» EXTRACT
┌────────
This scroll was allegedly taken to Rome by Emperor Titus as part of the booty after the Fall of Jerusalem, AD 70, and one century and a half later, Emperor Severus Alexander gave it as a gift to a synagogue he allowed to be built in Rome.[1]

Variants of this scroll from the Masoretic text are contained mainly in Genesis Rabbati,[2] a midrash on the Book of Genesis usually ascribed to Moses ha-Darshan of Narbonne, in the first half of the 11th century; they are similar to the ones quoted in the second century CE by Rabbi Meir, who thus probably knew this Torah scroll.[3]

The thirty-three quoted variants from the Masoretic text are mostly minor differences due to variants in the omission or addition of words, plene and defective scriptum, and the weakening of gutturals. Some relevant variants are "garments of light" in place of "garments of skin" in (Genesis 3:21) and "he sold his ware" in place of "he sold his birthright" in (Genesis 25:33).[3][4]

References[edit]

  1. ^ Würthwein, Ernst (1995). The text of the Old Testament: an introduction to the Biblia Hebraica. Eerdmans Publishing. p. 38. ISBN 978-0-8028-0788-5.
└────────
[Rows drawn from a dataset]
┌────────
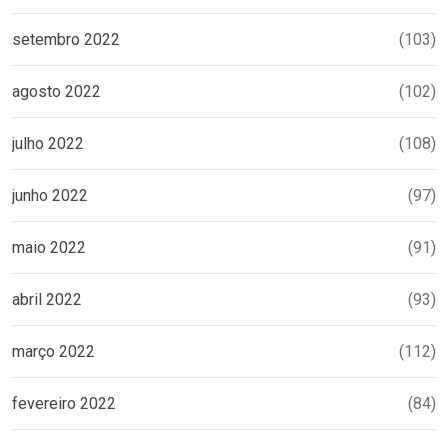
setembro 2022
(103)
agosto 2022
(102)
julho 2022
(108)
junho 2022
(97)
maio 2022
(91)
abril 2022
(93)
março 2022
(112)
fevereiro 2022
(84)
└────────
» TASKS TO COMPLETE
1. Do these statements agree with the passage on the Torah scroll taken to Rome? (a) Emperor Titus allegedly took the scroll to Rome after the Fall of Jerusalem. (b) Genesis Rabbati is a midrash on the Book of Exodus. (c) Forty variants from the Masoretic text are quoted. Answer yes or no for each, quoting the deciding words of the passage.
2. How would the passage on the Torah scroll taken to Rome go on? Write what comes next after its last line.
The rows are separate material and not part of the passage.

» TASK-BY-TASK RESULTS
1.
(a) Yes: "allegedly taken to Rome by Emperor Titus as part of the booty after the Fall of Jerusalem, AD 70"
(b) No: "a midrash on the Book of Genesis"
(c) No: "The thirty-three quoted variants from the Masoretic text"

2.
  2. ^ see A. Epstein, in "Monatsschrift," 1885, pp. 337 et seq.; "Recueil des Travaux Rédigés en l'Honneur de D. Chwolson," pp. 49 et seq., Berlin, 1899; 1901–1906 Jewish Encyclopedia article "Alexander Severus"
  3. ^ a b Tov, Emanuel (2001). Textual criticism of the Hebrew Bible. Uitgeverij Van Gorcum. pp. 119–121. ISBN 978-90-232-3715-0.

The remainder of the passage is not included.